Mabl API Testing Patterns

Mabl supports API testing within journeys and as standalone API plans. Use API steps for test data setup, backend validation, and service health checks.

Inline API Steps

Within a UI journey, add API steps to create test data before interacting with the UI. For example, before testing a product detail page, call the API to create a product with known attributes. This is faster and more reliable than navigating through admin UI to create test data.

Response Validation

Mabl API steps support response validation including status code assertion, JSON body field validation, response time assertion, header verification, and JSON schema validation. Use these validations to ensure your APIs return correct data alongside your UI tests.

Chaining API Calls

Mabl supports extracting values from one API response and using them in subsequent calls.

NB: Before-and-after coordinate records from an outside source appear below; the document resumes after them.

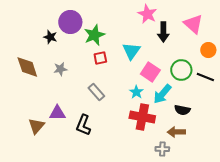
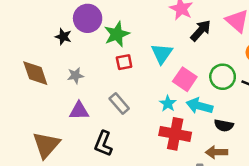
black arrow: (163, 32) -> (201, 31), turned -138
cyan arrow: (162, 94) -> (199, 106), turned 65
purple triangle: (57, 113) -> (79, 111), moved
brown triangle: (36, 126) -> (46, 145), size x1.4

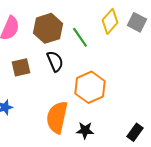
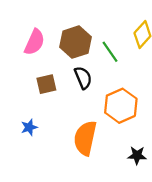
black star: (85, 130) -> (137, 155), moved

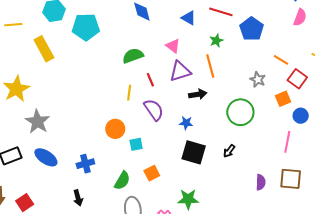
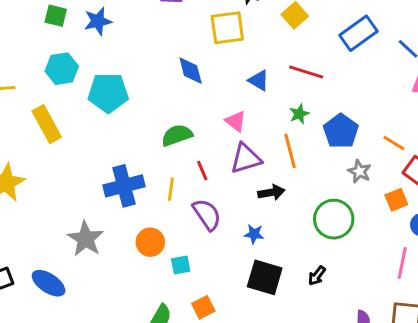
blue pentagon: (252, 29) -> (341, 131), moved
gray star: (37, 122) -> (86, 239), moved
blue cross: (85, 164) -> (124, 186), moved, size x1.5

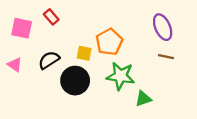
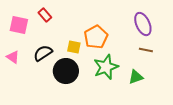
green star: (121, 76) -> (106, 67), turned -30
green triangle: (143, 99) -> (136, 77), moved

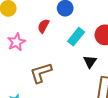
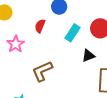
black triangle: (90, 62) -> (88, 56), turned 40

This enables testing multi-step API workflows like creating a user, using the returned user ID to create an order, and then verifying the order appears in the user's order list.

API Monitoring

Set up dedicated API plans that run on a schedule (every 5 minutes) to monitor critical API endpoints. These plans act as synthetic monitoring, alerting you to API issues before users report them. Configure separate alert channels for API monitoring versus functional test failures.